I was recently presenting at an eating disorder conference in Philadelphia, where I had the pleasure of meeting someone I laughingly call: "The Rock Star" of eating disorder Research.
Dr. Walter Kaye has been working for 30 years at National Institute of Mental Health, Pittsburgh Medical School and now UC San Diego, heading up research in eating disorders.
What I found fascinating and so exciting about his work, is that this research is finding real biological reasons for eating disorders; anorexia and bulimia. Specifically, they are finding, through brain imaging, specific pathways and physical evidence to show that people with anorexia in fact, have different mechanisms to regulate appetite and experience satiety than others. This is concrete evidence via looking at the brain.
Most individuals relapse when they go on a diet. People with anorexia, or who have the biological predisposition for this in their genetic history, and whom start a diet, may never be able to stop. They will, can and do, diet themselves to death. There is concrete evidence now via brain imaging, to show where in the brain this happens and how their appetite regulation is different than others.
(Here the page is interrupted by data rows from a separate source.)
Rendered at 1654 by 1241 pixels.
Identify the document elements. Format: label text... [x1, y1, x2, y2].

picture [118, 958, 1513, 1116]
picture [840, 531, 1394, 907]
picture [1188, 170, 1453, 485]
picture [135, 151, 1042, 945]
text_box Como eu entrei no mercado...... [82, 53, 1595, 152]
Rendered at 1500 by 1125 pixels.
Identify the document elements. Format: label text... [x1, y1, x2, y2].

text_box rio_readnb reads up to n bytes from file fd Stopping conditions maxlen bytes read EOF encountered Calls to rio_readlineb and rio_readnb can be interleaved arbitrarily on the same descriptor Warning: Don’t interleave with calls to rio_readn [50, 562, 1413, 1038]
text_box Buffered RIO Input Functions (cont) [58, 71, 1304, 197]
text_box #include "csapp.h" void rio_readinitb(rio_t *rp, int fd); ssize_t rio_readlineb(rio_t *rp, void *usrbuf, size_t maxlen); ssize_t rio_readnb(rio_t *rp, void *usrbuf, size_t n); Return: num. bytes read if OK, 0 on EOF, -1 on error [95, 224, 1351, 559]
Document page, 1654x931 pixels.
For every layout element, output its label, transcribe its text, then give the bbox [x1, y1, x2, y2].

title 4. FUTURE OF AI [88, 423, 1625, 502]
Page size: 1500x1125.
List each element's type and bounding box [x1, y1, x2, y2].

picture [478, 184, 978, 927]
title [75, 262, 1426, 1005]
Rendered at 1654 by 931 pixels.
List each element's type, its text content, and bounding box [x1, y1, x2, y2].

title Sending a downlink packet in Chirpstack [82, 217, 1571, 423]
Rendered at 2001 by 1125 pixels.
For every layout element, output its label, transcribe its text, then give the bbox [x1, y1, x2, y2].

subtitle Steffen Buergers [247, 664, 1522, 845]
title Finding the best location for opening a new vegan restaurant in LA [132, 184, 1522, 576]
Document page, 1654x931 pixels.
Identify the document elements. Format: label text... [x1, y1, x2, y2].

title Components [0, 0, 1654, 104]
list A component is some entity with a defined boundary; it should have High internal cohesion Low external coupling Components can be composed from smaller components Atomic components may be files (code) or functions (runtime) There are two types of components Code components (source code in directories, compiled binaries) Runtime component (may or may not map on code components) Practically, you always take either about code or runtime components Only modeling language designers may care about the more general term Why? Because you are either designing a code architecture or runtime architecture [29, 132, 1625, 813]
I have been working in psychiatry for some time now, and I remember that even as I was beginning, we were still starting to recognize illnesses like schizophrenia, bipolar disorder, depression, as biological illnesses. There was a big shift in working with families at the time I entered psychiatry, as we moved from 'blaming the mother', to supporting families via psychoeducation, knowing that the old nature vs. nurture debate has changed.
This totally changed treatment and support for families to 'come out' and seek help. Things have changed from the time a friend of mine, whose wife had schizophrenia, would come out of family support meetings, where families were basically blamed, and yelled at. He says that families would walk around after these meetings, wandering to the parking lot, kind of shell shocked. That was part of 'treatment' with families.
Thanks to brain researchers like Dr. Kaye, we now know better. We have better systems and ways to treat all of these illnesses, and now we have more information to offer help to families who may be struggling with eating disorders.
We need to create an atmosphere that helps families however, come out of the closet, to seek help. As families are struggling and so quick to blame themselves, they need to know that they won't be yelled at. Or blamed. More and more evidence in brain imaging, is helping us work with families.
No matter how crappy or great a parent you are, you can't control for your child inheriting the biology for these illnesses.
Perhaps because weight and diet are given such value and heft, so to speak in our culture, we have a more difficult time separating out eating issues, and disorders, and knowing when the illness is coming out full blown, and needs to be treated.
Parents can really struggle. When diets are being posted everywhere and there is such an emphasis on thin, it becomes difficult to tease apart the issues and figure out what is going on, or how you can help.
There is a line. Many people in this culture have disordered eating. That is pervasive. Eating disorders though, are illnesses with biological aspects that are not the 'fault' of individuals or families.
Let's take our Jeans, and Genes, Out of the Closet.